Records to use:
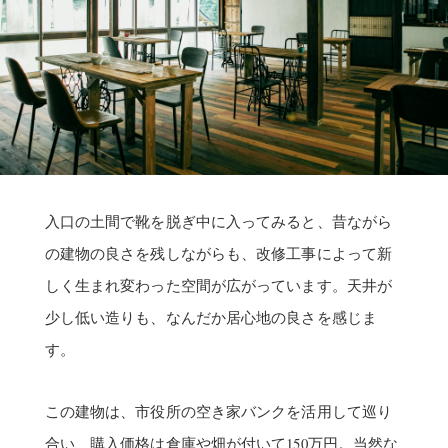
入口の土間で靴を脱ぎ中に入ってみると、昔ながら
の建物の良さを残しながらも、改修工事によって新
しく生まれ変わった空間が広がっています。天井が
少し低い造りも、なんだか居心地の良さを感じま
す。
この建物は、市役所の空き家バンクを活用して巡り
合い、購入価格は倉庫や畑が付いて150万円。当然な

Aim of the task:
Copy the text of the entries above verbatim, line for line, and leave out the pictures.

Exercise result:
入口の土間で靴を脱ぎ中に入ってみると、昔ながら
の建物の良さを残しながらも、改修工事によって新
しく生まれ変わった空間が広がっています。天井が
少し低い造りも、なんだか居心地の良さを感じま
す。
この建物は、市役所の空き家バンクを活用して巡り
合い、購入価格は倉庫や畑が付いて150万円。当然な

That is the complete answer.